## Exercice à faire
Dans l'article sur Kind of Blue ci-dessous, transformez en liste le paragraphe qui commence par « Cette théorie repose sur des gammes », sans perdre ses faits principaux.

## Texte fourni
☆ ☆ ☆

Hakim Aoudia - Publié le

Temps de lecture : 6 minutes

Kind of Blue n’est pas seulement le meilleur album de Miles Davis et l’un des plus grands succès commerciaux de toute l’histoire du jazz, c’est également et surtout, une révolution musicale qui marqua le déclin du Be-Bop et l’aboutissement d’un nouveau courant : le jazz modal.

Le contexte

Commençons par poser le cadre d’un jazz en pleine évolution, au sein duquel Miles Davis ne cesse d’innover et d’imaginer le futur de cette musique :

  • La naissance du cool jazz de 1948 à 1949, dont la richesse des orchestrations, les arrangements soignés et la relative lenteur rompent avec l’urgence du Be-Bop.
  • L’avènement de la troisième vague du jazz moderne : le Hard-Bop de 1949 à 1955.

La genèse

Dans une interview accordée au critique musical Nat Hentoff en 1958, le trompettiste affirme : « L’absence d’accords […] vous donne beaucoup plus de liberté et d’espace pour entendre les choses. Lorsque l’on va dans cette direction, on peut y aller pour toujours. On n’a pas à se soucier des changements et on peut faire plus avec la ligne mélodique. Cela devient un défi pour voir à quel point on peut être innovant dans la mélodie. Il y a moins d’accords mais des possibilités infinies à n’en savoir que faire. »

Il y a dans ces propos toute la volonté de Miles Davis de se libérer des codes, d’être là où on ne l’attend pas ; toujours avec un temps d’avance.

Le théoricien

George Russell rencontre Miles Davis en 1945, d’abord batteur, puis pianiste, il se consacre très vite à la composition et l’arrangement.
Un échange avec Miles qui lui affirme que son but ultime en musique est d’apprendre tous les enchaînements d’accords et dont il déduit qu’il s’agit de maitriser la relation harmonique entre les accords va le conduire à élaborer le Concept Lydien Chromatique d’Organisation Tonale. La première version de ce traité établissant les bases musicales du jazz modal sera publiée en 1953.

Cette théorie repose sur des gammes (ou modes) simples qui durent chacune pendant plusieurs mesures et accorde une importance particulière aux notes essentielles à l’accord en utilisant un espace rythmique comme élément structurant de la mélodie. A l’opposé, le Be-Bop avec ces changements incessants et sa complexité harmonique insiste davantage sur les extensions d’accord en essayant de remplir tous les espaces de notes.

Une définition

Miles Davis la définit ainsi : « La musique modale, c’est sept notes à partir de chaque gamme, chaque note. Une gamme par note, une mineure. Le compositeur-arrangeur George Russell avait coutume de dire qu’en musique modale le do se trouve où le fa devrait être. Que tout le piano commence à fa. Ce que j’avais appris, c’était que quand on jouait en modal on pouvait continuer à l’infini. Inutile de se soucier des grilles ou des trucs comme ça. On peut tirer davantage de la ligne musicale. Quand on travaille de façon modale, le défi, c’est de voir quelle inventivité on peut avoir alors sur le plan mélodique. J’allais vers des approches plus mélodiques et l’approche modale me semblait plus riche de possibilités. »

☆ ☆ ☆

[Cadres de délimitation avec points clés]
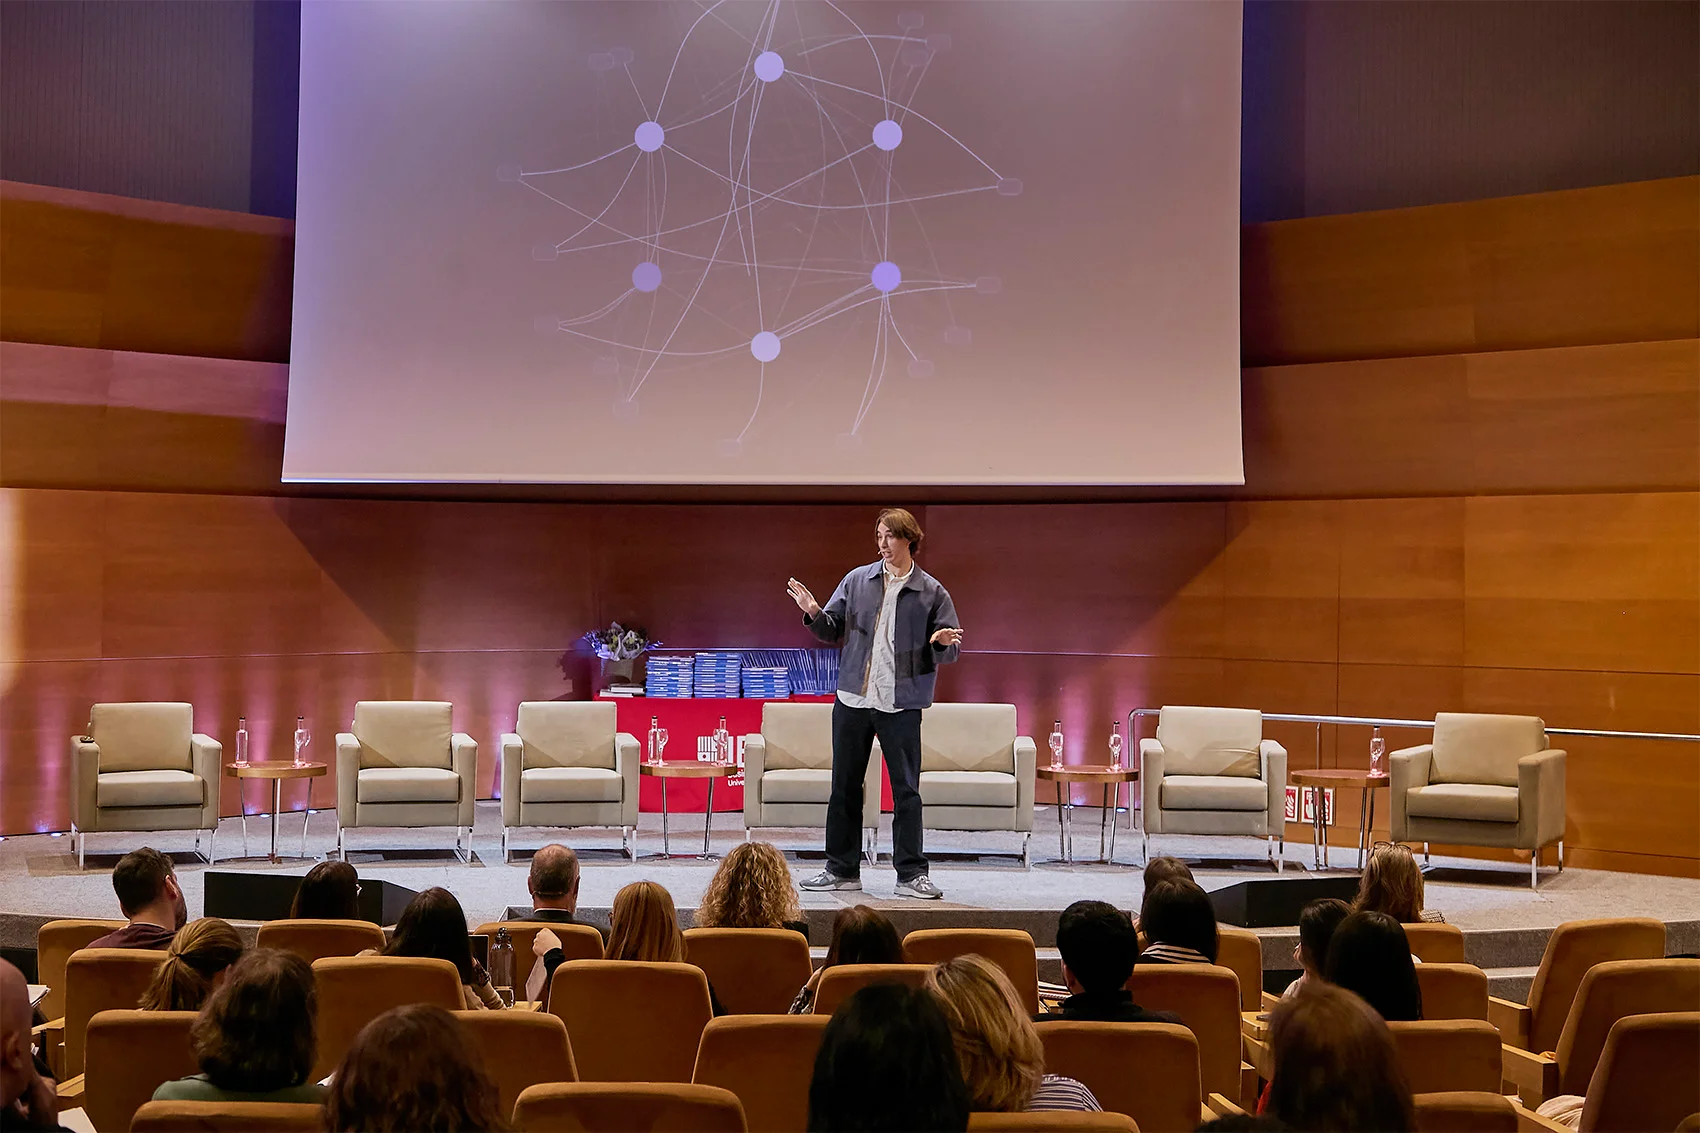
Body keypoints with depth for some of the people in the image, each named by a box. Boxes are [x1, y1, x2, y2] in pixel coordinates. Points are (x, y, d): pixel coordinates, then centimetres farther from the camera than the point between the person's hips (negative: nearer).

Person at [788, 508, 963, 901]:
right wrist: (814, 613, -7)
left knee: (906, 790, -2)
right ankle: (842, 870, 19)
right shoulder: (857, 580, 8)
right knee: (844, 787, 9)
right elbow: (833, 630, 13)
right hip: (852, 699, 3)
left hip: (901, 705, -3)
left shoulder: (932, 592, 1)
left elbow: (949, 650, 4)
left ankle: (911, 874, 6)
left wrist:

☆ ☆ ☆

## Résultat de l'exercice
- La théorie s'appuie sur des gammes (ou modes) simples, chacune tenue pendant plusieurs mesures.
- Elle donne une importance particulière aux notes essentielles à l'accord.
- Elle se sert d'un espace rythmique pour structurer la mélodie.
- Le Be-Bop, à l'inverse, multiplie les changements et la complexité harmonique. Il met l'accent sur les extensions d'accord et cherche à remplir tous les espaces de notes.